As stress and anxiety cause an increase in blood pressure, in theory, submerging or showering in cold water may help bring it down, says Belinda.

Cold water may also decrease levels of cortisol. If you can’t make it to a body of water, you can reap all the benefits from your shower, either by including a quick blast of cold at the end of your usual shower, or jumping in for a couple of minutes whenever stress threatens to overwhelm.

Time taken: 2-3 minutes

Limit mobile phone use

Lockdown led to a huge surge in screen time, with UK adults using their phone for up to 40% of the day

But having our phones constantly at arm’s reach means we are continually raising our levels of the stress hormone cortisol, impacting our health. 

Plus, the constant stream of information, notifications and the expectation to be ‘always-on’ are key contributors when it comes to raising stress levels.

Technology has not been around quite long enough for us humans to have figured out the boundaries around it, unlike things like driving, smoking or drinking,” says Zoë .

So how do we limit our use? Zoë suggests having regular ‘phone detoxes’. Once a month, go through your social media and empower yourself by unfollowing or muting accounts that cause you stress or upset.

She also recommends having your phone set to ‘do not disturb’ when at work, or with friends.

Time taken: 10 minutes

Practise self-care

An often-overlooked part of a busy schedule is self-care, but those who neglect it are at risk of deeper levels of unhappiness, low self-esteem and feelings of resentment.

Self-care helps us cope in the moment, says Suzy.

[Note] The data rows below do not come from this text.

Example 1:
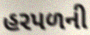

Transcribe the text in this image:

હરપળની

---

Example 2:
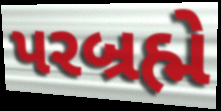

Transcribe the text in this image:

પરબ્રહ્મે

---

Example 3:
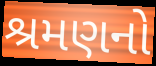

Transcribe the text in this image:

શ્રમણનો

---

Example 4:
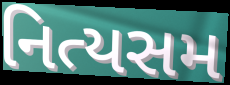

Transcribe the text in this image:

નિત્યસમ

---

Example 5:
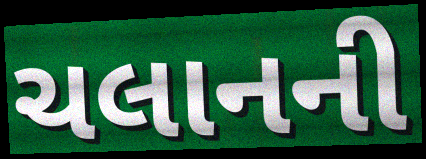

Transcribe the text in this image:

It helps us to restore following challenging experiences, and gives us a protective buffer against future curveballs.

Ideally, Suzy says, self-care should be woven into your daily routine, and you can begin by looking at how you approach everyday activities such as showering, dressing and eating, as well as activities like yoga, breathing practices and journaling.

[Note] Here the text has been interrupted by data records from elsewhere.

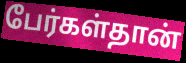
பேர்கள்தான்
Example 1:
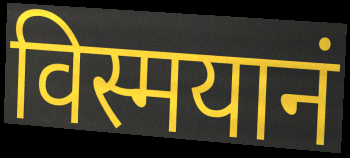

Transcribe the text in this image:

विस्मयानं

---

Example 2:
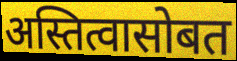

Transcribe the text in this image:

अस्तित्वासोबत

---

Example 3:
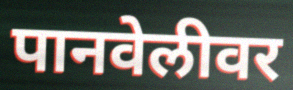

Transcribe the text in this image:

पानवेलीवर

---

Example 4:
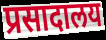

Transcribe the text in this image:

प्रसादालय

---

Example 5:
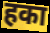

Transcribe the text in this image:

हका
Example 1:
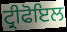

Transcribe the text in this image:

ਟ੍ਰੀਫੋਇਲ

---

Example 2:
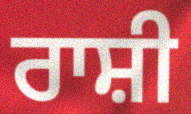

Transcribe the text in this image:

ਰਾਸ਼ੀ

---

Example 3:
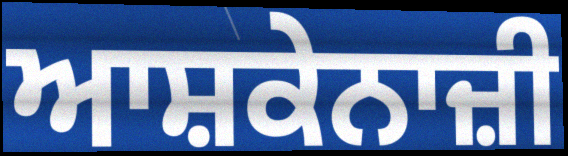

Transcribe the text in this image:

ਆਸ਼ਕੇਨਾਜ਼ੀ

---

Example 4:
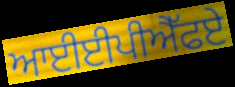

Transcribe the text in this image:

ਆਈਈਪੀਐੱਫਏ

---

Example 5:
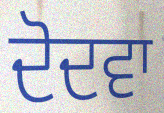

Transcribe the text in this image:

ਦੋਦਵਾ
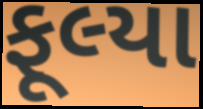
ફૂલ્યા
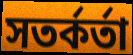
সতর্কর্তা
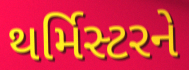
થર્મિસ્ટરને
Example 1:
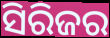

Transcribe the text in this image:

ସିରିଜର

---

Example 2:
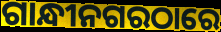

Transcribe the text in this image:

ଗାନ୍ଧୀନଗରଠାରେ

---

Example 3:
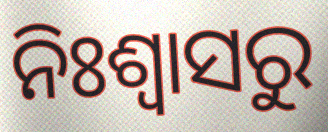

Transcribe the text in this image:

ନିଃଶ୍ଵାସରୁ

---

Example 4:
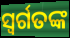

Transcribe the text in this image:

ସ୍ୱର୍ଗତଙ୍କ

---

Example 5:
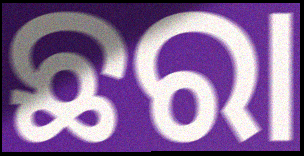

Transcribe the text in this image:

ଛରା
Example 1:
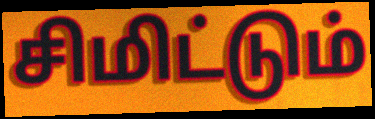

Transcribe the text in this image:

சிமிட்டும்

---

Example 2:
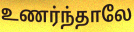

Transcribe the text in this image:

உணர்ந்தாலே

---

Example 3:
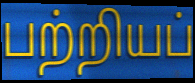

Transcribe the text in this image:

பற்றியப்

Suzy says: It’s as much about skills like curiosity, compassion and appreciation as it is about taking the time out with a self-care practice.

Time taken: 20 minutes


One survey, commissioned by Schulstad Bakery Solutions, found that of the top 50 things that make Brits feel the most content, spending time with our family or loved ones came out on top.

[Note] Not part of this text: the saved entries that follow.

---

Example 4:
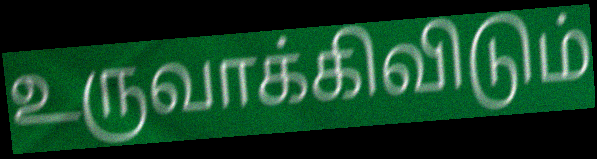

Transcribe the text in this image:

உருவாக்கிவிடும்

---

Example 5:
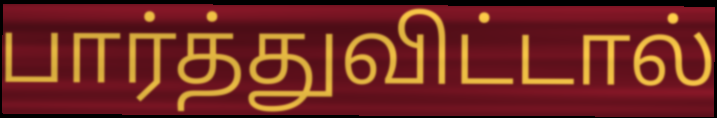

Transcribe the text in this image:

பார்த்துவிட்டால்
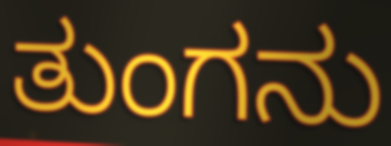
ತುಂಗನು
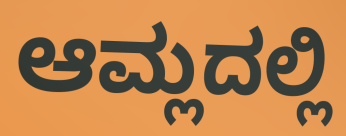
ಆಮ್ಲದಲ್ಲಿ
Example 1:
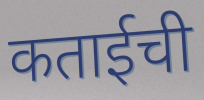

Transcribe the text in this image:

कताईची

And it’s little wonder – socialising (as well as things like hugging and hand-squeezing) increases levels of a hormone called oxytocin that decreases anxiety levels and makes us feel more confident in our ability to cope with stressors. 

We benefit enormously when our loved ones can acknowledge and validate our feelings, says Suzy.

Even a quick chat on the phone during a stressful period can remove you from a situation and help you to gain more perspective. 

Time taken: 10 minutes

Move more 

It’s well-documented that exercise is a powerful stress-reliever as it increases feel-good hormones called endorphins.

But you don’t need to be pounding pavements to benefit – in fact, according to the Anxiety & Depression Association of America, just five minutes of movement is all that’s needed to feel a difference.

Moving your body can have immediate, positive effects, says Aston.

Busy day? Suzy suggests breaking up sedentary periods with gentle, joyful movement every 30 minutes – and this can be something as simple as a stretch.

A simple stretch has profound effects on stress levels, mood, energy, mental clarity, digestive health and immune health.

Time taken: 5 minutes

Only got a minute? Try these 3 super-speedy stress-busters:

  • Box breathing ‘Breathe in for three seconds, hold for three, breathe out for three and hold for three,’ says Sidhu. ‘Use this in the moment when experiencing heightened stress.’
  • Chicken-wing shoulder roll Suzy says: Research shows that a tall upright spine lifts our mood and diminishes fatigue. With your fingertips on your shoulders, breathe in and sweep your elbows up. As you exhale, take your elbows back and down. Do six of these to feel lighter and brighter.
  • Grounding exercise Use your senses and notice five things that you can see, four things you can touch, three things you can hear, two things you can smell, and one thing you can taste/or are grateful for,’ says Belinda. This can be used to help you get through moments of stress and anxiety, and calm your mind.